Exercise requirements> Word for word, restate the lines from the one holding "- Informe o CEP que deseja consultar." through the end of the data below, including both endpoints and nothing more.

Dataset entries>
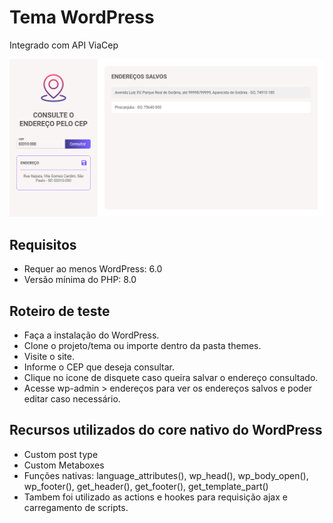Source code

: # Tema WordPress

Integrado com API ViaCep

![Tela](/assets/images/tela-1.png)

## Requisitos

- Requer ao menos WordPress: 6.0
- Versão mínima do PHP: 8.0

## Roteiro de teste

- Faça a instalação do WordPress.
- Clone o projeto/tema ou importe dentro da pasta themes.
- Visite o site.
- Informe o CEP que deseja consultar.
- Clique no icone de disquete caso queira salvar o endereço consultado.
- Acesse wp-admin > endereços para ver os endereços salvos e poder editar caso necessário.

## Recursos utilizados do core nativo do WordPress

- Custom post type
- Custom Metaboxes
- Funções nativas: language_attributes(), wp_head(), wp_body_open(), wp_footer(), get_header(), get_footer(), get_template_part()
- Tambem foi utilizado as actions e hookes para requisição ajax e carregamento de scripts.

Exercise solution>
- Informe o CEP que deseja consultar.
- Clique no icone de disquete caso queira salvar o endereço consultado.
- Acesse wp-admin > endereços para ver os endereços salvos e poder editar caso necessário.

## Recursos utilizados do core nativo do WordPress

- Custom post type
- Custom Metaboxes
- Funções nativas: language_attributes(), wp_head(), wp_body_open(), wp_footer(), get_header(), get_footer(), get_template_part()
- Tambem foi utilizado as actions e hookes para requisição ajax e carregamento de scripts.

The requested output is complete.